An action in damages for fraud – there may be a possible action in damages against the recipient of a bribe, if the party entering into the transaction in respect of which the bribe was paid has suffered loss as a result of the bribe. The amount of the bribe itself is presumed to represent the loss to the bribed party, and there is a requirement to prove loss in excess of the amount of the bribe itself. Bribery cases have traditionally been analysed in this way, although it is not a comfortable ‘fit’, as the tort of deceit requires a representation made to the wronged party which will rarely be present in cases of bribery. It has been suggested that it is better to consider bribery as a “hybrid form of wrong”, which gives rise to a distinct tort (see Mahesan v Malaysia Housing Society [1979] AC 374 and see Clerk and Lindsell on Tort (20th ed.) at 18-55).

Remedies against the briber

Rescission – The principal is entitled to rescind the contract entered into as a result of the bribe, and when making resitutio in integrem there is no need to give credit for the amount of the bribe, even if this is recovered from the recipient (see Logicrose v Southend United Football Club Ltd [1988] 1WLR 1256). As discussed above (The position of a principal of a bribing agent), rescission may be available against a principal whose agent has resorted to bribery.

Account of profits or equitable compensation – A briber may be liable in equity for dishonest assistance in breach of fiduciary duty, leading to either an account of profits (in an appropriate case) or equitable compensation.

Money had and received – Perhaps counter-intuitively (given that the briber has paid money rather than received money), an action for money had and received lies against a briber for the amount of the bribe (Mahesan v Malaysia Housing Society [1979] AC 374 ).

An action for damages for fraud – The amount of the bribe is presumed to represent the loss to the bribed party (Hovenden v Millhoff). There is a requirement to prove loss in excess of the amount of the bribe itself, but where such losses are proved they will be recoverable.

Absence of ‘rights’ of agent receiving bribe

An agent who has received a bribe disentitles himself to the commission which he would otherwise have been entitled to receive: Rhodes v Macalister (1923) 29 Com Cas 19. It is highly probable that any claim for any quantum meruit or Boardman v Phipps [1967] 2 AC 46 – type allowance for skill and labour would also fail.

In the Court of Appeal Lord Denning MR had stated in Phipps v Boardman [1965] Ch 992 at p 1021 that ‘If the agent has been guilty of any dishonesty or bad dealing, or surreptitious dealing, he might not be allowed any remuneration or reward’.

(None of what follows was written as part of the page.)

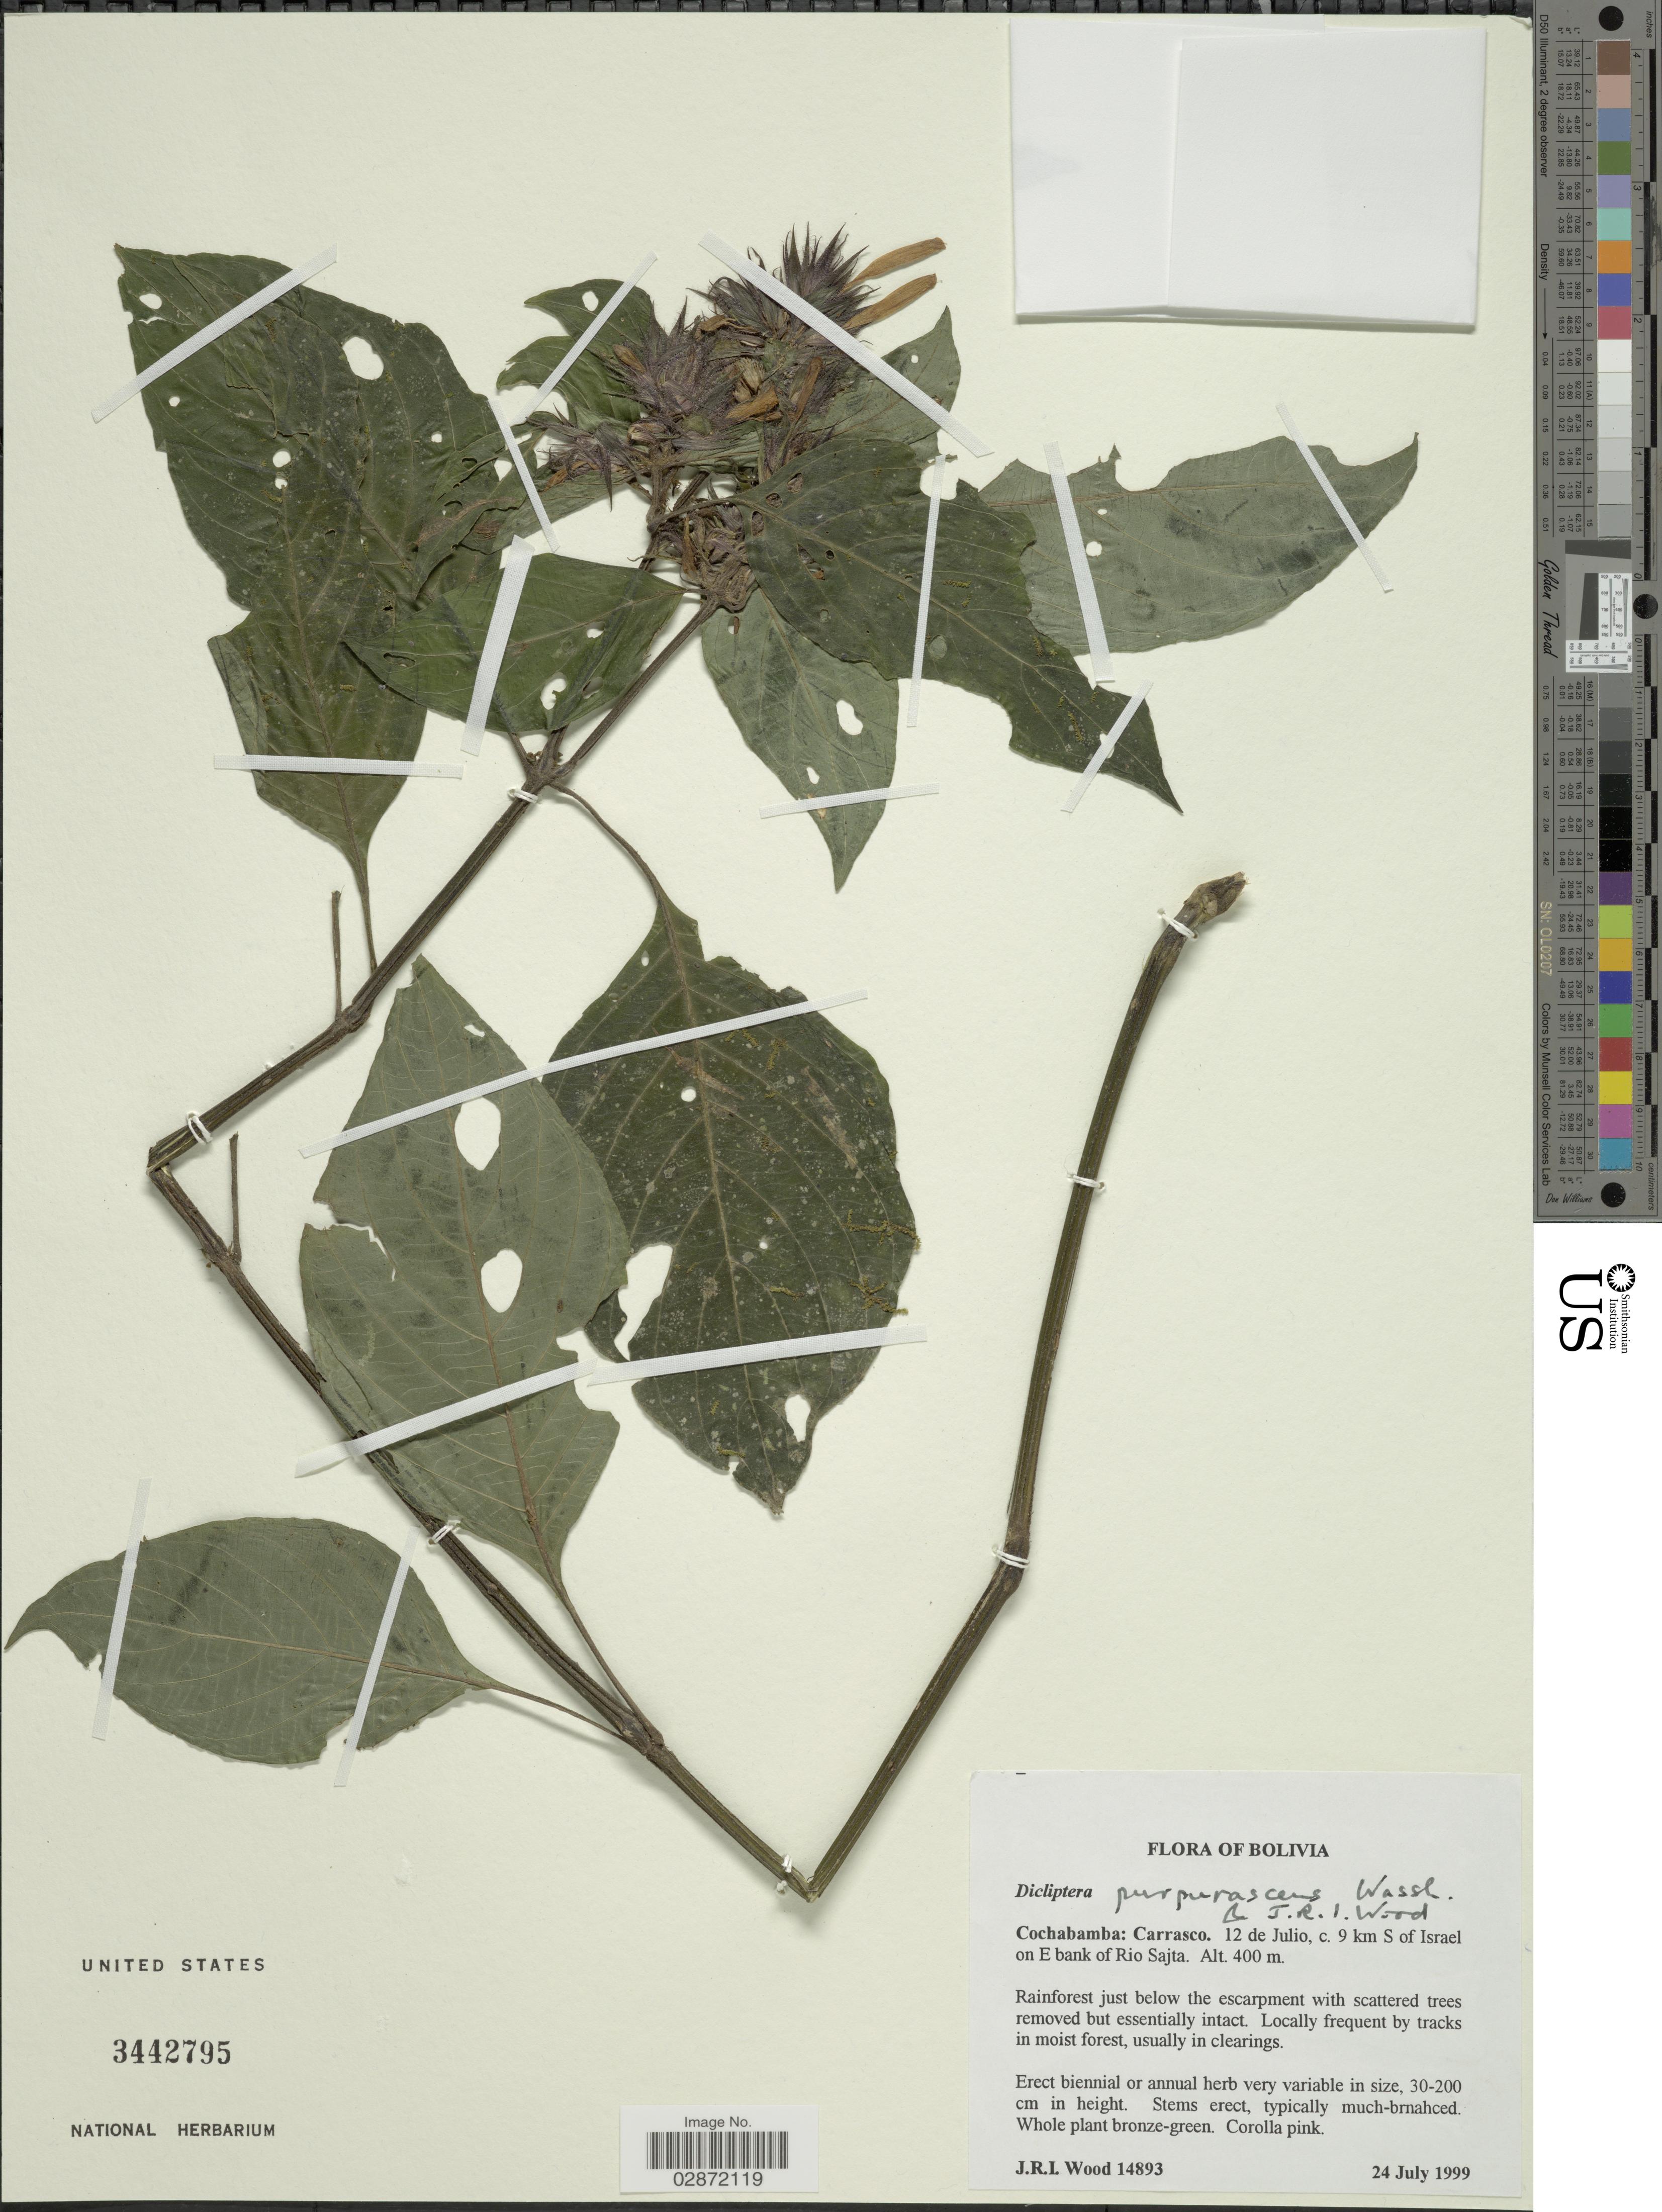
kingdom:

See also Imageview Management Ltd v Jack [2009] EWCA Civ 63. In that case, which involved a secret profit, it was held that the claimant would forfeit its right to a commission as a result of its breach of fiduciary duty. The court noted that, if an agent in the course of his employment is proved guilty of a breach of fiduciary duty, in practically every case he will forfeit any right to remuneration at all, although there may be breaches of duty which do not go to the whole contract, and which would not prevent the agent from recovering his remuneration. See also, FHR European Ventures LLP v Mankarious [2011] EWHC 2308 (Ch) at [85] – [94].

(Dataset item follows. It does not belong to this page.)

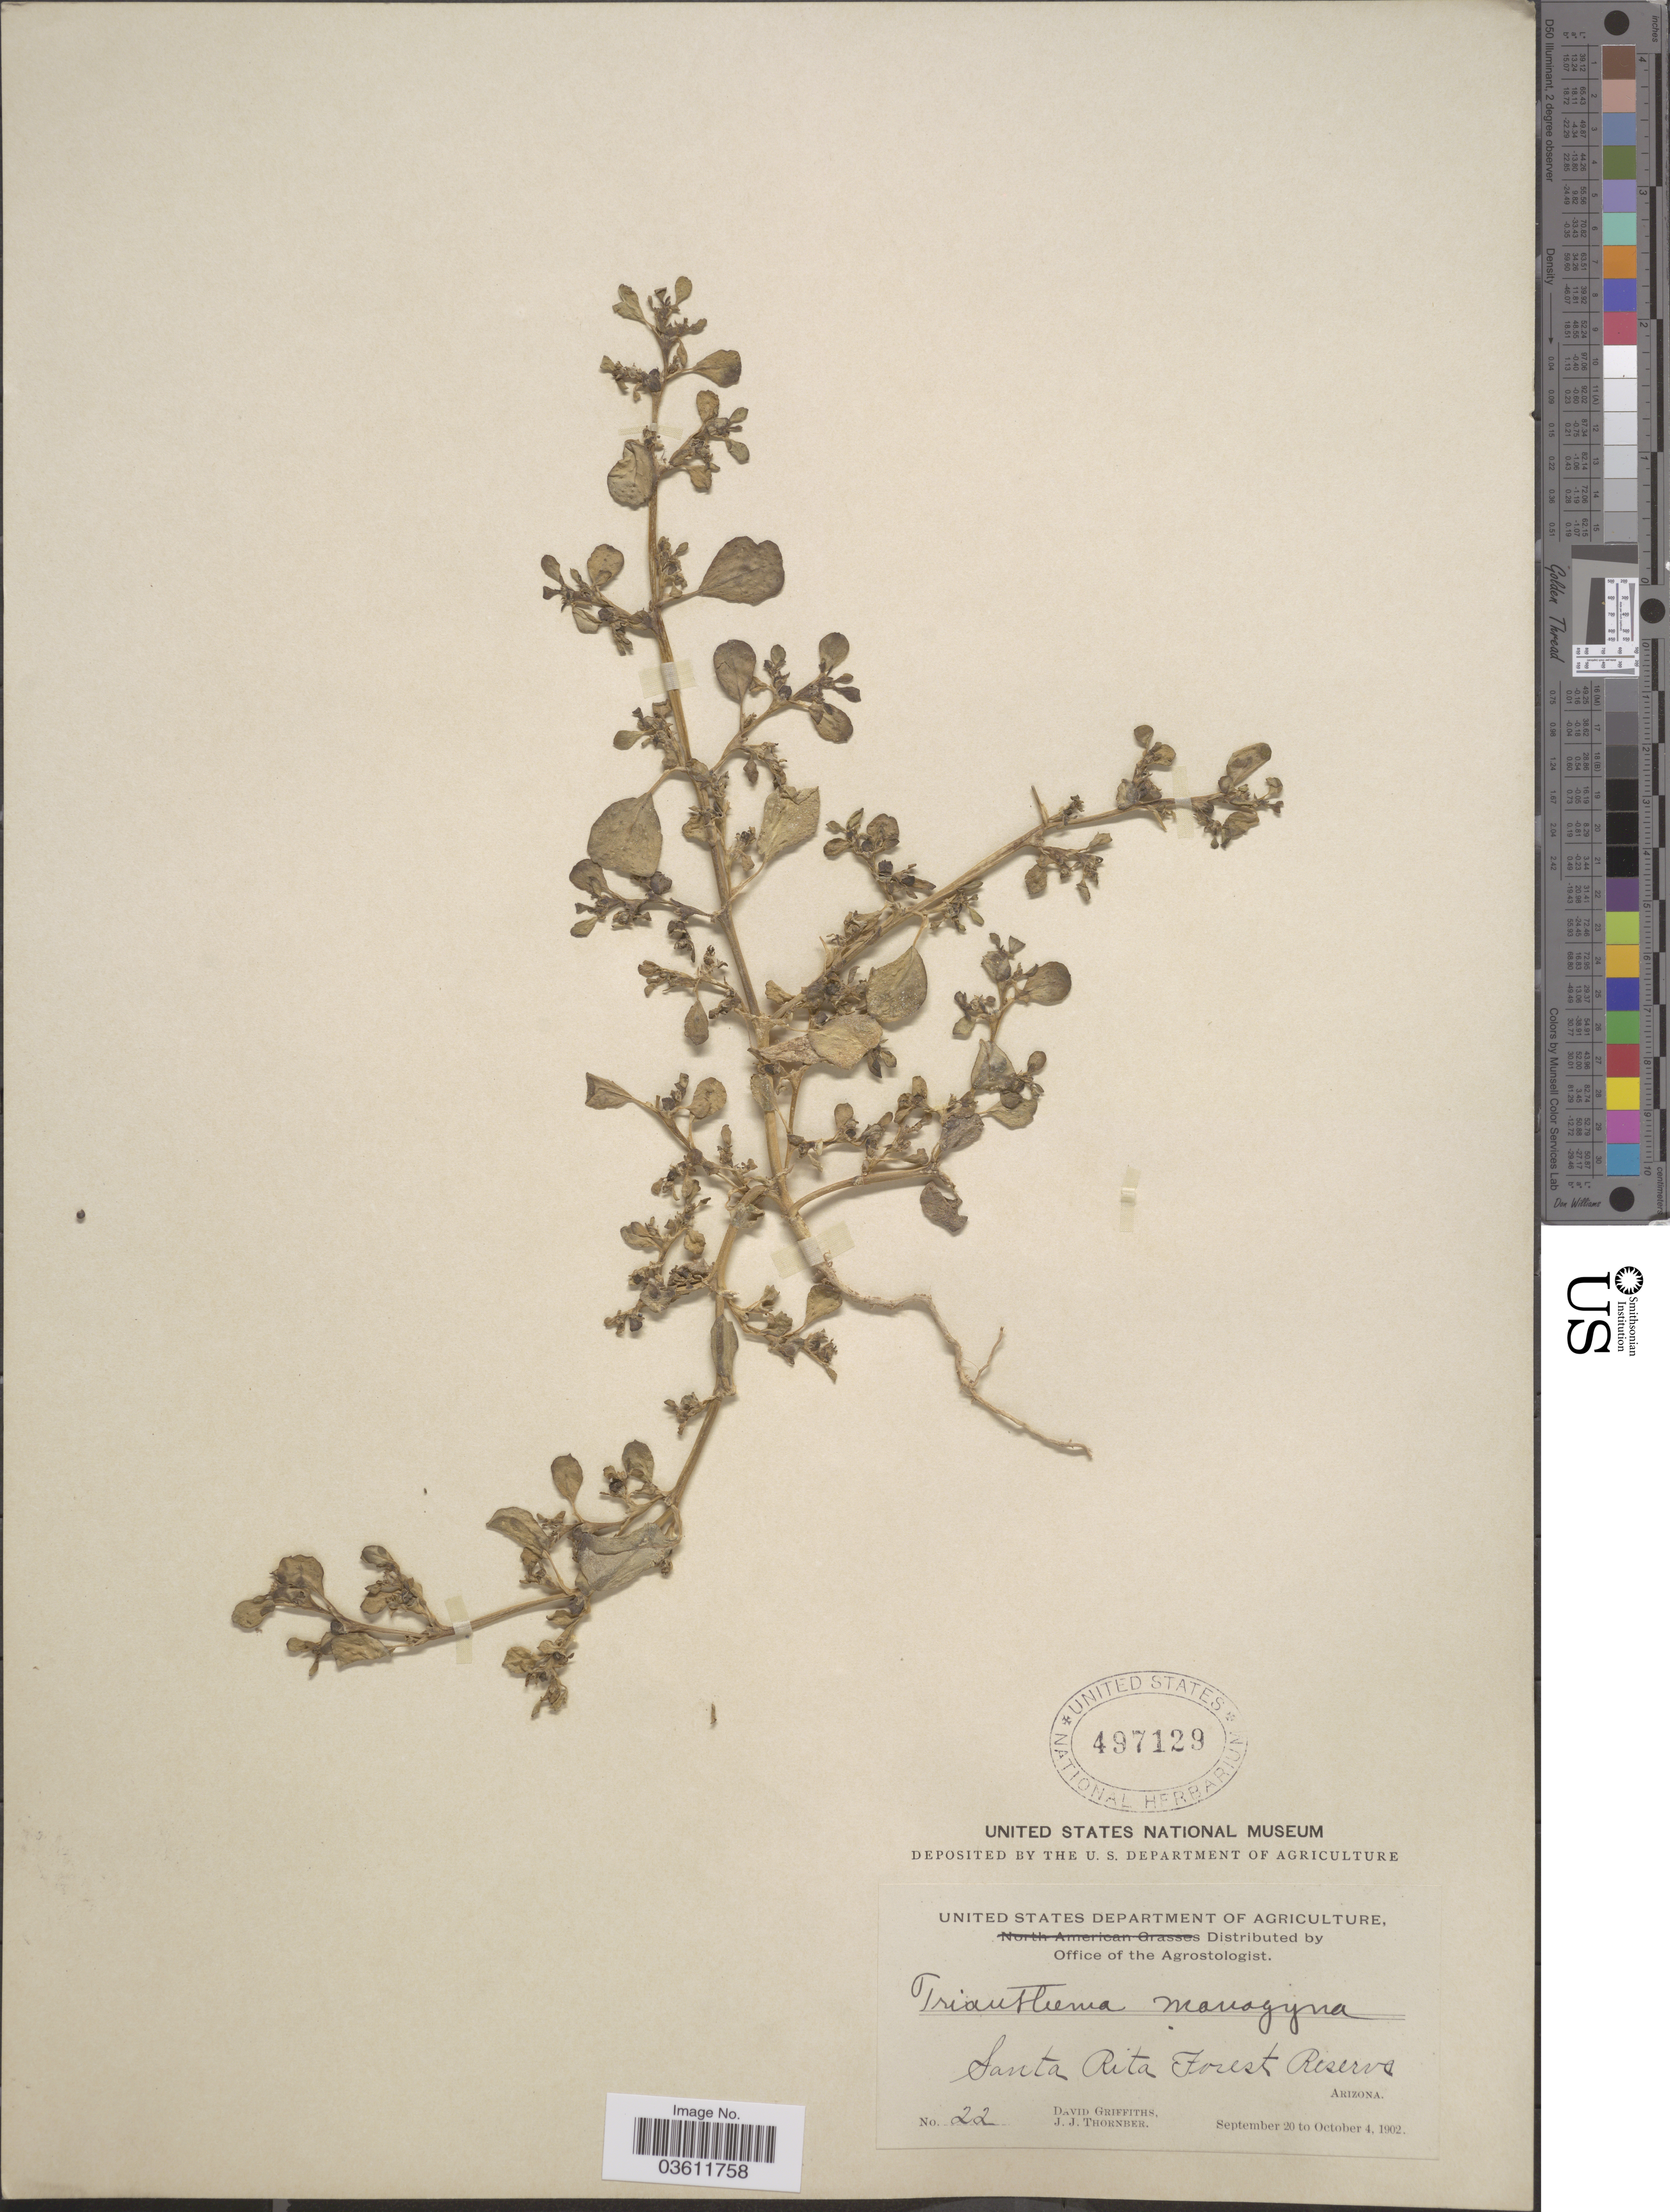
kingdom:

The Governor and Company of the Bank of Ireland and another v Jaffery and another [2012] EWHC 1377 (Ch) is an example of a case in which the secret profit did not taint the whole contract (see Legal update, Consequences of breach of fiduciary duty (High Court) (www.practicallaw.com/6-519-7687)).

Election

It is open to the wronged party to pursue alternative causes of action, electing between them at any time up to the point immediately prior to judgment being entered. See, for example, Petrotrade v Smith where the claimants had to elect between seeking judgment on their claim in tort or their claim for money had and received.